Ventral posterolateral and ventral posteromedial thalamocortical neurons have distinct physiological properties

Somatosensory information is propagated from the periphery to the cerebral cortex by two parallel pathways through the ventral posterolateral (VPL) and ventral posteromedial (VPM) thalamus. VPL and VPM neurons receive somatosensory signals from the body and head, respectively. VPL and VPM neurons may also receive cell type-specific GABAergic input from the reticular nucleus of the thalamus. Although VPL and VPM neurons have distinct connectivity and physiological roles, differences in their functional properties remain unclear as they are often studied as one ventrobasal thalamus neuron population. Here, we directly compared synaptic and intrinsic properties of VPL and VPM neurons in C57Bl/6J mice of both sexes aged P25-P32. VPL neurons showed greater depolarization-induced spike firing and spike frequency adaptation than VPM neurons.

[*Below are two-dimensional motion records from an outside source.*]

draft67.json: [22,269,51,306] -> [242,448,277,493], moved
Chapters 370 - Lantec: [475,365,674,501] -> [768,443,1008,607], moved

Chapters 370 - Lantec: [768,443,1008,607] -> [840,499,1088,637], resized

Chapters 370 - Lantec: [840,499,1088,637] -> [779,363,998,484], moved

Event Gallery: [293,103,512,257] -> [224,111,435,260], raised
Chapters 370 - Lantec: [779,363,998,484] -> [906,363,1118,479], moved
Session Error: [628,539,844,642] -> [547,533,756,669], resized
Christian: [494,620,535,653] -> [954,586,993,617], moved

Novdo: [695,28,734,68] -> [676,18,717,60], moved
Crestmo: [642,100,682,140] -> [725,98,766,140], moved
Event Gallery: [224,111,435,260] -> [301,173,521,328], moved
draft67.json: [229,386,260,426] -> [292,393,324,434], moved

VPL and VPM neurons fired similar numbers of spikes during hyperpolarization rebound bursts, but VPM neurons exhibited shorter burst latency compared with VPL neurons, which correlated with larger sag potential. VPM neurons had larger membrane capacitance and more complex dendritic arbors. Recordings of spontaneous and evoked synaptic transmission suggested that VPL neurons receive stronger excitatory synaptic input, whereas inhibitory synapse strength was stronger in VPM neurons. This work indicates that VPL and VPM thalamocortical neurons have distinct intrinsic and synaptic properties. The observed functional differences could have important implications for their specific physiological and pathophysiological roles within the somatosensory thalamocortical network.NEW & NOTEWORTHY This study revealed that somatosensory thalamocortical neurons in the VPL and VPM have substantial differences in excitatory synaptic input and intrinsic firing properties. The distinct properties suggest that VPL and VPM neurons could process somatosensory information differently and have selective vulnerability to disease. This work improves our understanding of nucleus-specific neuron function in the thalamus and demonstrates the critical importance of studying these parallel somatosensory pathways separately.